Craftsman challenge is one such scenario. As seen in the image above the player’s goal is to build a marketplace and a tavern but is limited to starting with two Townies. While this challenge does pre-generate some of the required buildings and material, it is still up to the player to manage work, build resources, and keep the Townies healthy and fed. The town can be struck by plague, raided by bandits, and have other pitfalls to hinder to player. Not all events are bad. The Townies and game do offer optional quests with rewards that can be bountiful. One quests asks for bread for the town and rewards players with materials that the Townie could have been gathering instead, allowing double gains in terms of resources. Time and worker management will still be required to be successful. Once the goal is reached, the player can continue in the town or move on to the next challenge.

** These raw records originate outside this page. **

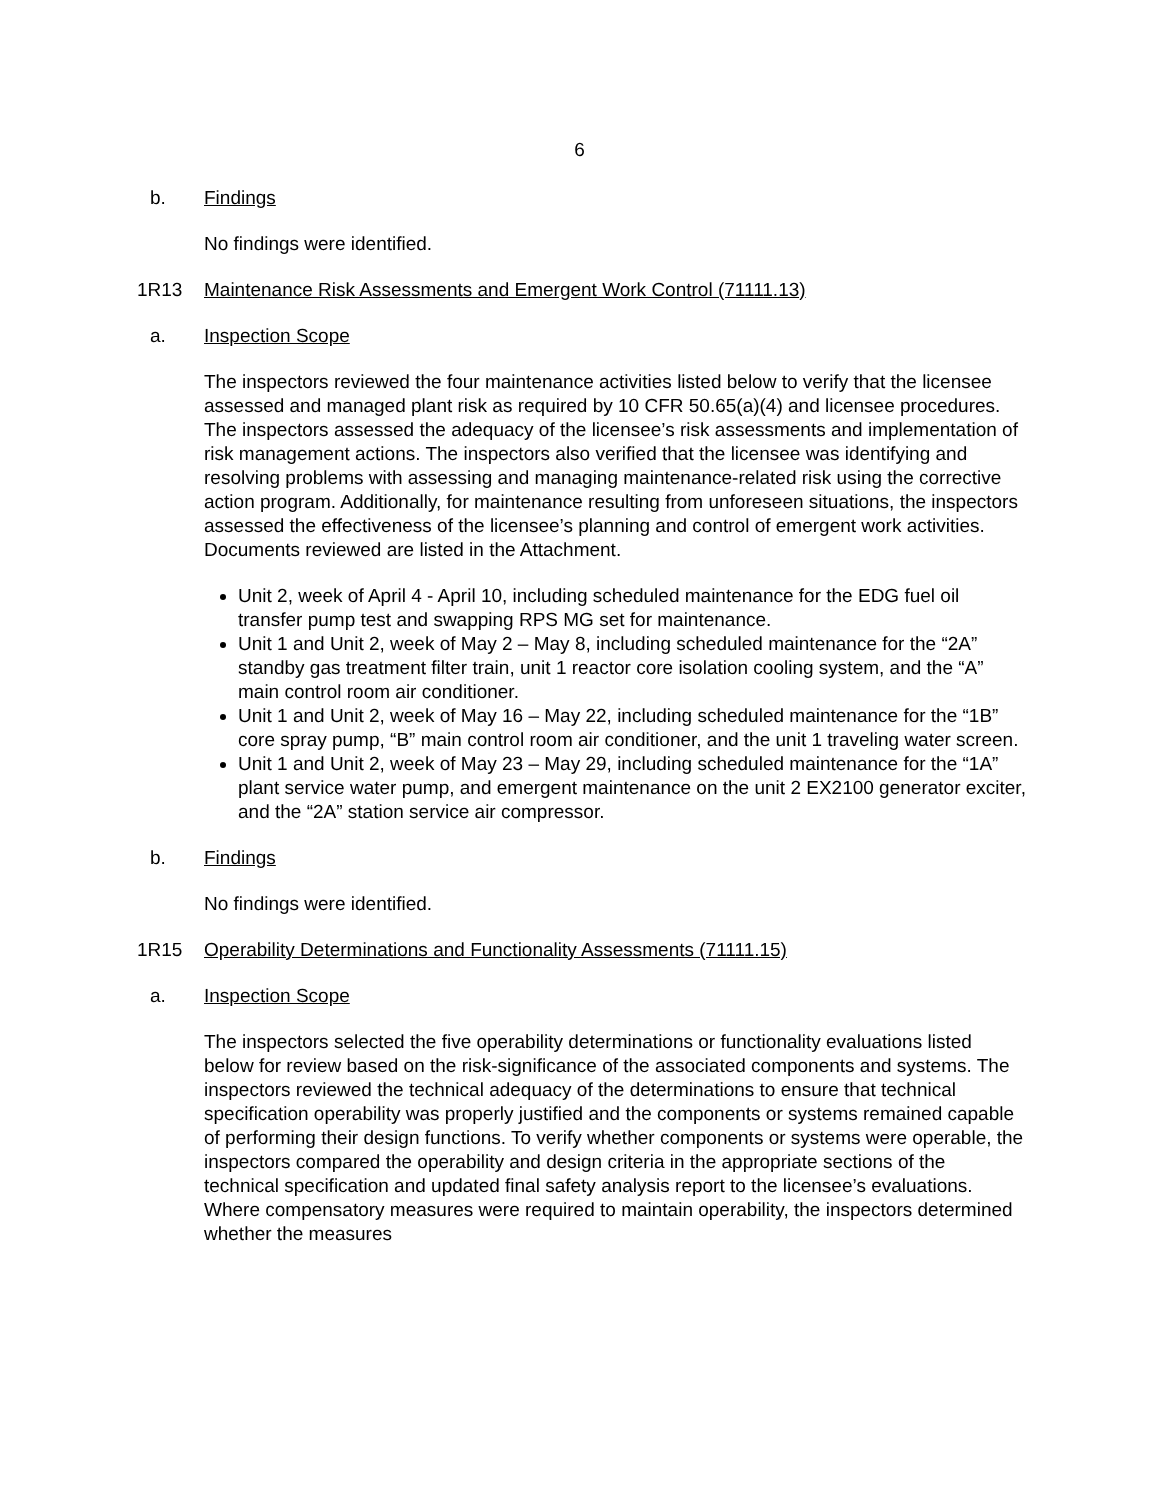6
b. Findings
No findings were identified.
1R13 Maintenance Risk Assessments and Emergent Work Control (71111.13)
a. Inspection Scope
The inspectors reviewed the four maintenance activities listed below to verify that the licensee assessed and managed plant risk as required by 10 CFR 50.65(a)(4) and licensee procedures. The inspectors assessed the adequacy of the licensee’s risk assessments and implementation of risk management actions. The inspectors also verified that the licensee was identifying and resolving problems with assessing and managing maintenance-related risk using the corrective action program. Additionally, for maintenance resulting from unforeseen situations, the inspectors assessed the effectiveness of the licensee’s planning and control of emergent work activities. Documents reviewed are listed in the Attachment.
Unit 2, week of April 4 - April 10, including scheduled maintenance for the EDG fuel oil transfer pump test and swapping RPS MG set for maintenance.
Unit 1 and Unit 2, week of May 2 – May 8, including scheduled maintenance for the “2A” standby gas treatment filter train, unit 1 reactor core isolation cooling system, and the “A” main control room air conditioner.
Unit 1 and Unit 2, week of May 16 – May 22, including scheduled maintenance for the “1B” core spray pump, “B” main control room air conditioner, and the unit 1 traveling water screen.
Unit 1 and Unit 2, week of May 23 – May 29, including scheduled maintenance for the “1A” plant service water pump, and emergent maintenance on the unit 2 EX2100 generator exciter, and the “2A” station service air compressor.
b. Findings
No findings were identified.
1R15 Operability Determinations and Functionality Assessments (71111.15)
a. Inspection Scope
The inspectors selected the five operability determinations or functionality evaluations listed below for review based on the risk-significance of the associated components and systems. The inspectors reviewed the technical adequacy of the determinations to ensure that technical specification operability was properly justified and the components or systems remained capable of performing their design functions. To verify whether components or systems were operable, the inspectors compared the operability and design criteria in the appropriate sections of the technical specification and updated final safety analysis report to the licensee’s evaluations. Where compensatory measures were required to maintain operability, the inspectors determined whether the measures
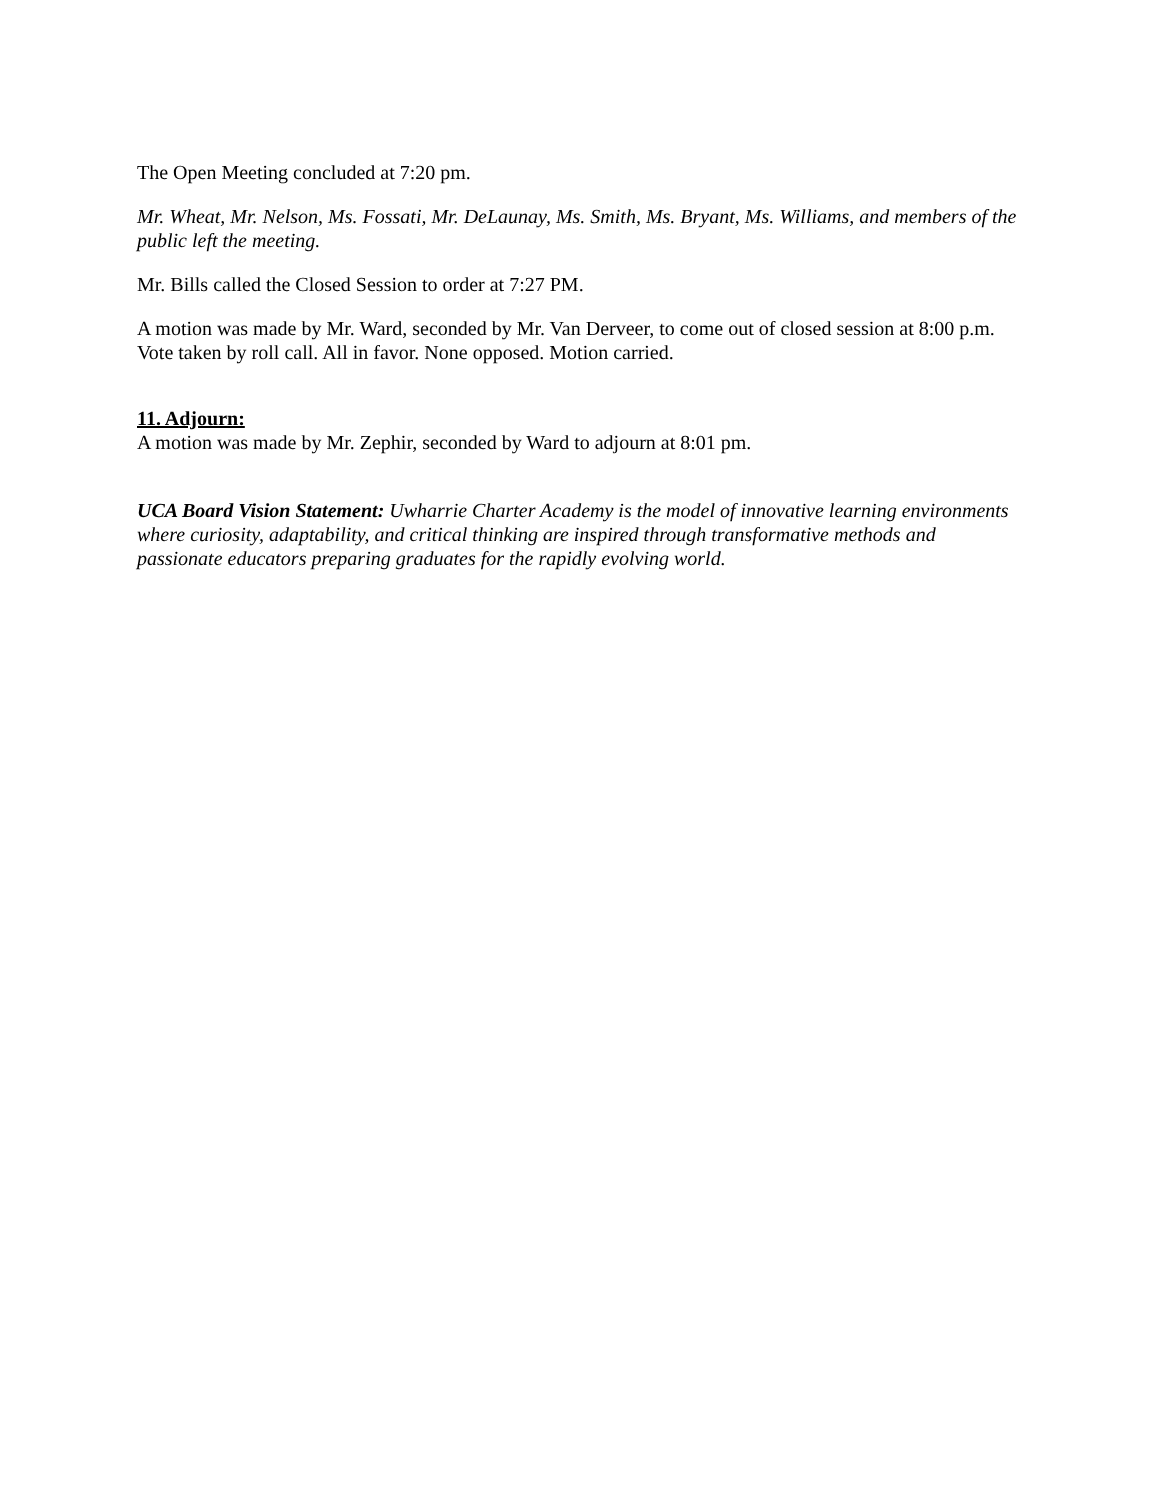The Open Meeting concluded at 7:20 pm.
Mr. Wheat, Mr. Nelson, Ms. Fossati, Mr. DeLaunay, Ms. Smith, Ms. Bryant, Ms. Williams, and members of the public left the meeting.
Mr. Bills called the Closed Session to order at 7:27 PM.
A motion was made by Mr. Ward, seconded by Mr. Van Derveer, to come out of closed session at 8:00 p.m. Vote taken by roll call. All in favor. None opposed. Motion carried.
11. Adjourn:
A motion was made by Mr. Zephir, seconded by Ward to adjourn at 8:01 pm.
UCA Board Vision Statement: Uwharrie Charter Academy is the model of innovative learning environments where curiosity, adaptability, and critical thinking are inspired through transformative methods and passionate educators preparing graduates for the rapidly evolving world.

Sandbox Levels, just like Scenarios, come in various level of difficulty and map size. However, Sandbox mode, is as the name suggests, free for the player to build their town as they please. The player does still have to meet building prerequisites. Townies can not makes tools if they can not smelt iron first, but mostly have free reign like other city building games. Sandbox mode does have quests and optional quests, but not an overarching goal like the aforementioned Craftsmen challenge.
Townsmen does feature research that is based off of a leveling system. As the player accomplishes various task they gain levels. As the player gains levels different types of research unlock. Research can give the players watch towers with better area coverage, speed up certain crafts, and affect the buy/sell price of goods. The players level and research is shared across all game modes, allowing the player to put their prior hard work to use and alleviating some of the time sink that city builders can be known for.
The game features easy controls and makes use of the Switch’s touch screen, joy cons, or s combination of the two depending on play style choice. The main menu offers a controls list if the player needs a refresher. The games sounds and music can be easily adjusted for volume. The soundtrack has a nice ambiance and does not distract from game play.The menu has list of in game achievements the player can unlock, a nice touch for trophy hunters and game completionists. The load screens offer tips the player can scroll through. The game’s multiple save files are always a plus, too. And of course, all the different challenges and building not mentioned.
Overall, Anno Domini 2018: Townsmen has been converted to the Switch well and offers hours of city building challenges and entertainment.